2. WHAT IS BIG DATA?
Big data refers to data that is so large and complex that it exceeds the processing
capability of conventional data management systems and software techniques.
Data becomes big data when individual data stops mattering and only a large
collection of it or analysis derived from it are of value
Offers many opportunities - advancement of science, improvement of health care,
promotion of economic growth, enhancement of education system and more ways
of social interaction and entertainment.
But Big data has its issues of security and privacy too due to its huge volume,
high velocity, large variety in data sources and formats etc.
3. DIMENSIONS OF BIG DATA
Big Data possesses characteristics that can be defined by several V’s
Volume
Refers to quantity of data. Big data is defined as massive data sets with measures such as
petabytes and zeta bytes. Vast amounts of data are generated every second. Today big
data is generated by machines, networks and human interaction on systems like social
media. Volume of data to be analysed is massive.
Velocity
Deals with the accelerating speed at which data flows in from sources like business
processes, machines, networks like social media sites, mobile devices, etc. The flow of
data is continuous. Reacting quickly enough to deal with data velocity is a challenge for
most organizations.
Variety
Refers to various formats of data . Structured, numeric data in traditional databases.
Unstructured text documents, email, video, audio, stock ticker data and financial
4. Veracity
Refers to the quality of big data like biases, noise, abnormality of data, immeasurable
uncertainties and truthfulness and trustworthiness of data. Data that are erroneous,
duplicate and incomplete or outdated, as a whole are referred to as dirty data.
Valence
Refers to the connectedness of big data in the form of graphs just like atoms. Data items
are often directly connected to one another like a city is connected to its country. Two
Facebook users are connected as they are friends. A high valence data is denser.
Value
Refers to the fact how big data is going to benefit us and our organization. It helps in
measuring the usefulness of data in decision making. Queries can be run on the stored
data so as to deduce important results and gain insights
5. TOOLS FOR BIG DATA
Big Data storage and management tools
Hadoop- Provides a software framework for distributed storage and processing of big
data using the Map Reduce programming model
Cassandra- used for fast processing during very heavy writes and reads the environment
and stored data which is very large to fit on the server, but still want a friendly familiar
interface
MongoDB- used for dynamic queries, defining indexes for good performance on a big
database which makes applications faster and more efficiently at scale.
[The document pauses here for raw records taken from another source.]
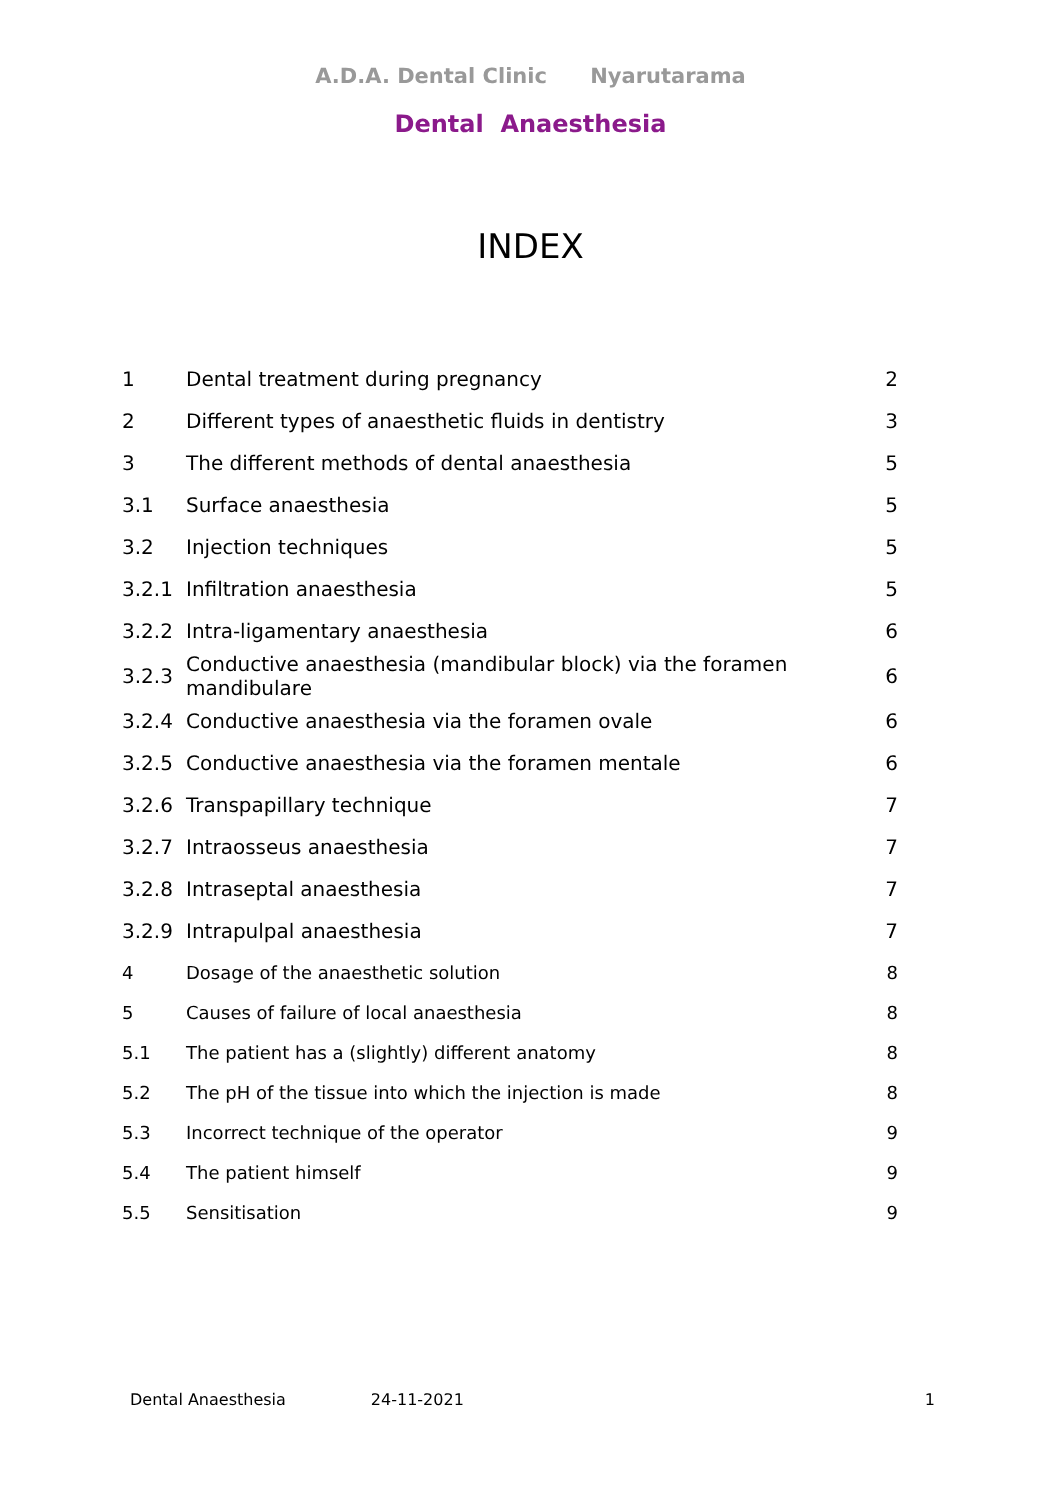A.D.A. Dental Clinic Nyarutarama
Dental Anaesthesia
INDEX
| 1 | Dental treatment during pregnancy | 2 |
| 2 | Different types of anaesthetic fluids in dentistry | 3 |
| 3 | The different methods of dental anaesthesia | 5 |
| 3.1 | Surface anaesthesia | 5 |
| 3.2 | Injection techniques | 5 |
| 3.2.1 | Infiltration anaesthesia | 5 |
| 3.2.2 | Intra-ligamentary anaesthesia | 6 |
| 3.2.3 | Conductive anaesthesia (mandibular block) via the foramen mandibulare | 6 |
| 3.2.4 | Conductive anaesthesia via the foramen ovale | 6 |
| 3.2.5 | Conductive anaesthesia via the foramen mentale | 6 |
| 3.2.6 | Transpapillary technique | 7 |
| 3.2.7 | Intraosseus anaesthesia | 7 |
| 3.2.8 | Intraseptal anaesthesia | 7 |
| 3.2.9 | Intrapulpal anaesthesia | 7 |
| 4 | Dosage of the anaesthetic solution | 8 |
| 5 | Causes of failure of local anaesthesia | 8 |
| 5.1 | The patient has a (slightly) different anatomy | 8 |
| 5.2 | The pH of the tissue into which the injection is made | 8 |
| 5.3 | Incorrect technique of the operator | 9 |
| 5.4 | The patient himself | 9 |
| 5.5 | Sensitisation | 9 |
Dental Anaesthesia 24-11-2021 1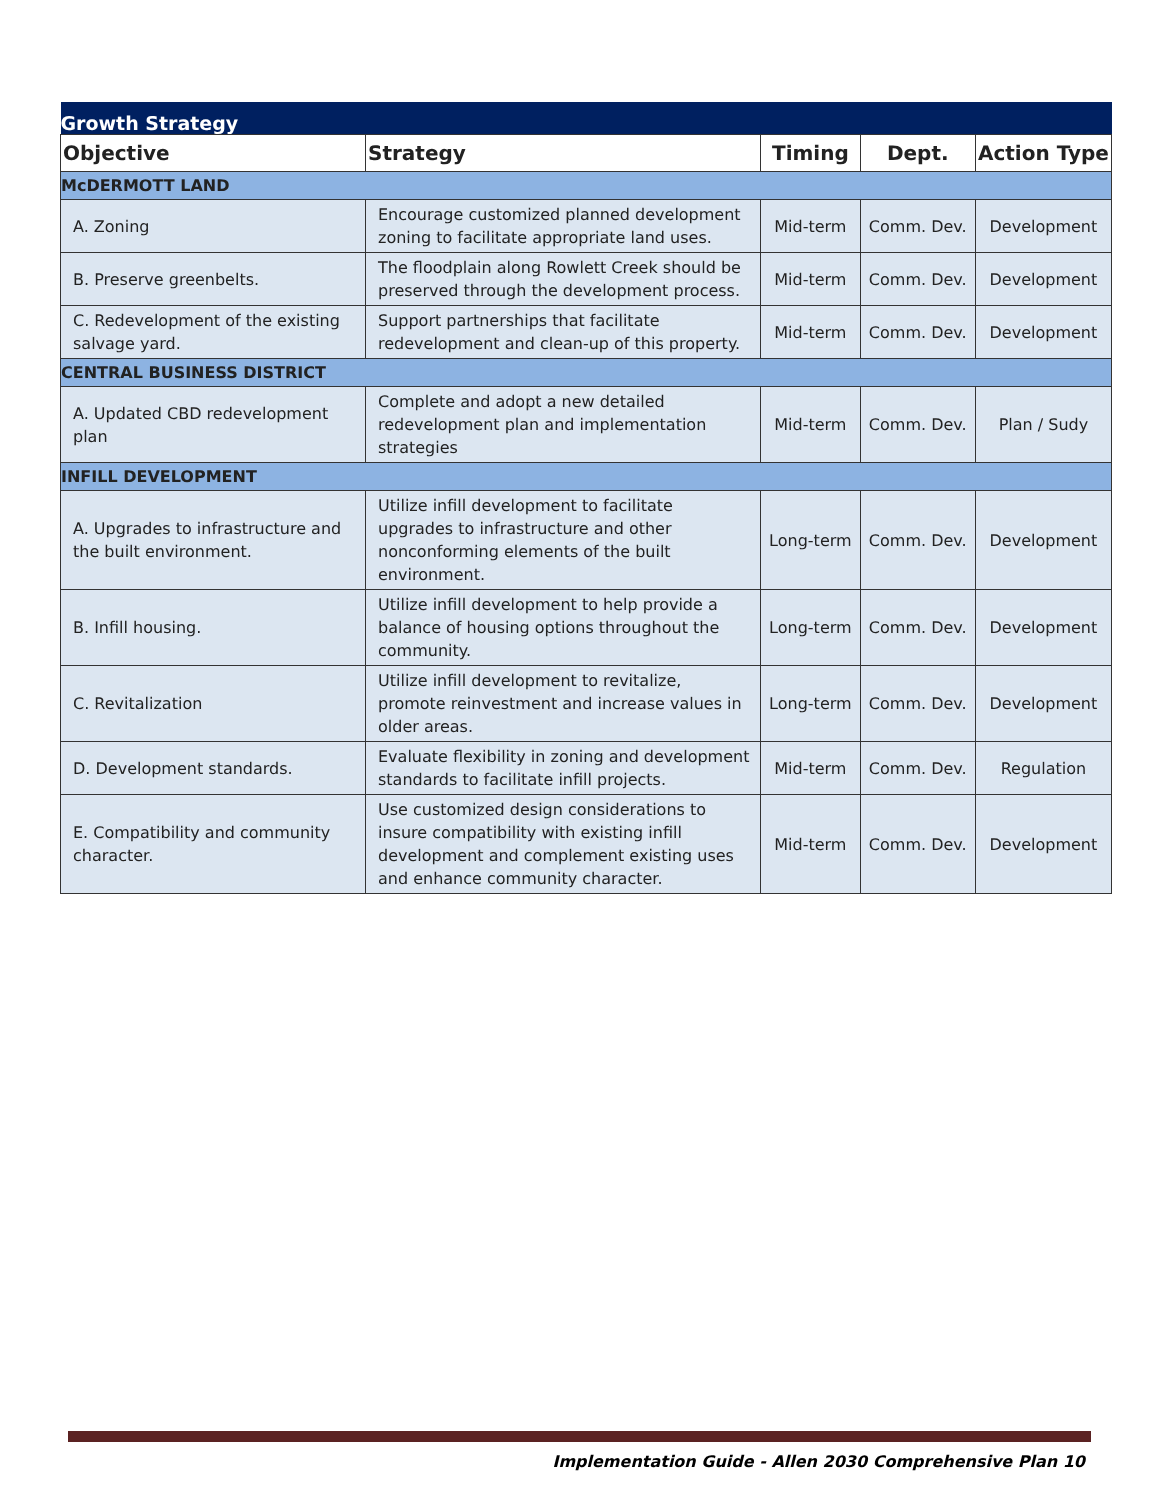| Growth Strategy | | | | |
| --- | --- | --- | --- | --- |
| Objective | Strategy | Timing | Dept. | Action Type |
| McDERMOTT LAND | | | | |
| A. Zoning | Encourage customized planned development zoning to facilitate appropriate land uses. | Mid-term | Comm. Dev. | Development |
| B. Preserve greenbelts. | The floodplain along Rowlett Creek should be preserved through the development process. | Mid-term | Comm. Dev. | Development |
| C. Redevelopment of the existing salvage yard. | Support partnerships that facilitate redevelopment and clean-up of this property. | Mid-term | Comm. Dev. | Development |
| CENTRAL BUSINESS DISTRICT | | | | |
| A. Updated CBD redevelopment plan | Complete and adopt a new detailed redevelopment plan and implementation strategies | Mid-term | Comm. Dev. | Plan / Sudy |
| INFILL DEVELOPMENT | | | | |
| A. Upgrades to infrastructure and the built environment. | Utilize infill development to facilitate upgrades to infrastructure and other nonconforming elements of the built environment. | Long-term | Comm. Dev. | Development |
| B. Infill housing. | Utilize infill development to help provide a balance of housing options throughout the community. | Long-term | Comm. Dev. | Development |
| C. Revitalization | Utilize infill development to revitalize, promote reinvestment and increase values in older areas. | Long-term | Comm. Dev. | Development |
| D. Development standards. | Evaluate flexibility in zoning and development standards to facilitate infill projects. | Mid-term | Comm. Dev. | Regulation |
| E. Compatibility and community character. | Use customized design considerations to insure compatibility with existing infill development and complement existing uses and enhance community character. | Mid-term | Comm. Dev. | Development |
Implementation Guide - Allen 2030 Comprehensive Plan 10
Apache Hive- Analysis of large datasets stored in HDFS. Also, used for data
summarization, query and ad-hoc analysis to process structured and semi-structured data
in Hadoop
Hbase- Used for real-time big data applications which contain billions of rows and
millions of columns in tables built for low latency operations
Cloudera- 100% open source and is the only Hadoop solution to offer batch processing,
interactive SQL and interactive search as well as enterprise-grade continuous availability.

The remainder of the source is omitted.